## Material for this exercise

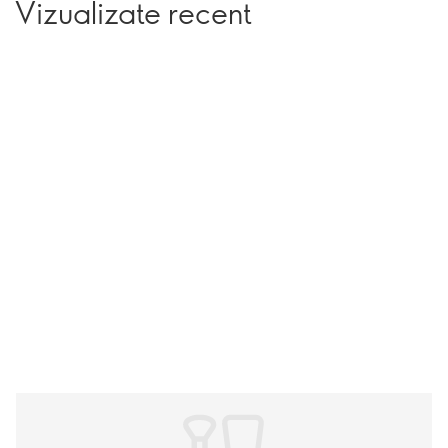
Vizualizate recent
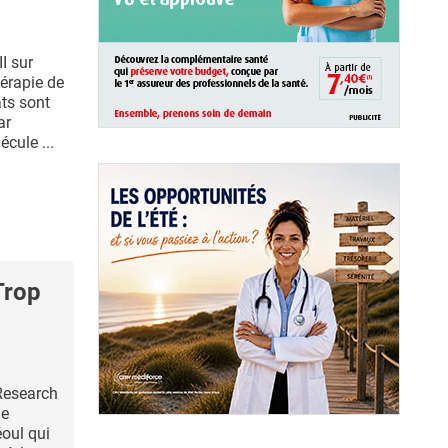
I sur
érapie de
ats sont
ar
cule ...
Trop
Research
de
éoul qui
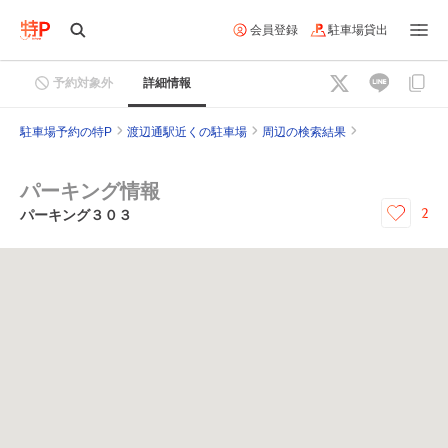
会員登録
駐車場貸出
予約対象外
詳細情報
駐車場予約の特P
渡辺通駅近くの駐車場
周辺の検索結果
パーキング情報
2
パーキング３０３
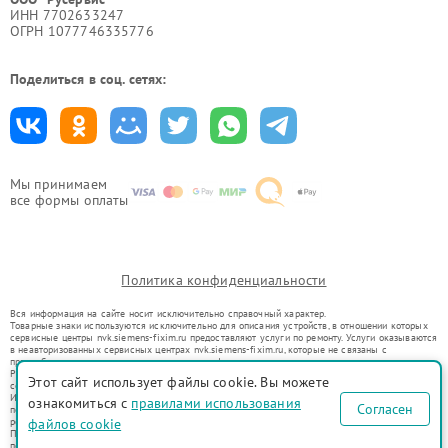
ИНН 7702633247
ОГРН 1077746335776
Поделиться в соц. сетях:
Мы принимаем
все формы оплаты
Политика конфиденциальности
Вся информация на сайте носит исключительно справочный характер.
Товарные знаки используются исключительно для описания устройств, в отношении которых
сервисные центры nvk.siemens-fixim.ru предоставляют услуги по ремонту. Услуги оказываются
в неавторизованных сервисных центрах nvk.siemens-fixim.ru, которые не связаны с
правообладателями товарных знаков или их официальными представителями.
Ремонт осуществляется для устройств, уже введенных в гражданский оборот в соответствии
Этот сайт использует файлы cookie. Вы можете
со статьей 1487 ГК РФ.
Использование товарных знаков не преследует цели индивидуализации услуг или введения
ознакомиться с
правилами использования
Согласен
потребителей в заблуждение, а служит для информирования о предоставляемых услугах по
ремонту техники указанных брендов.
файлов cookie
Представленная на сайте информация не является публичной офертой, определяемой
положениями Статьи 437(2) Гражданского кодекса РФ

## Task
Please print the text read from each of the records above, line for line and without any change, leaving the pictures out of your answer.

## Answer area
Vizualizate recent
I sur
érapie de
ats sont
ar
cule ...
Trop
Research
de
éoul qui
会員登録
駐車場貸出
予約対象外
詳細情報
駐車場予約の特P
渡辺通駅近くの駐車場
周辺の検索結果
パーキング情報
2
パーキング３０３
ИНН 7702633247
ОГРН 1077746335776
Поделиться в соц. сетях:
Мы принимаем
все формы оплаты
Политика конфиденциальности
Вся информация на сайте носит исключительно справочный характер.
Товарные знаки используются исключительно для описания устройств, в отношении которых
сервисные центры nvk.siemens-fixim.ru предоставляют услуги по ремонту. Услуги оказываются
в неавторизованных сервисных центрах nvk.siemens-fixim.ru, которые не связаны с
правообладателями товарных знаков или их официальными представителями.
Ремонт осуществляется для устройств, уже введенных в гражданский оборот в соответствии
Этот сайт использует файлы cookie. Вы можете
со статьей 1487 ГК РФ.
Использование товарных знаков не преследует цели индивидуализации услуг или введения
ознакомиться с
правилами использования
Согласен
потребителей в заблуждение, а служит для информирования о предоставляемых услугах по
ремонту техники указанных брендов.
файлов cookie
Представленная на сайте информация не является публичной офертой, определяемой
положениями Статьи 437(2) Гражданского кодекса РФ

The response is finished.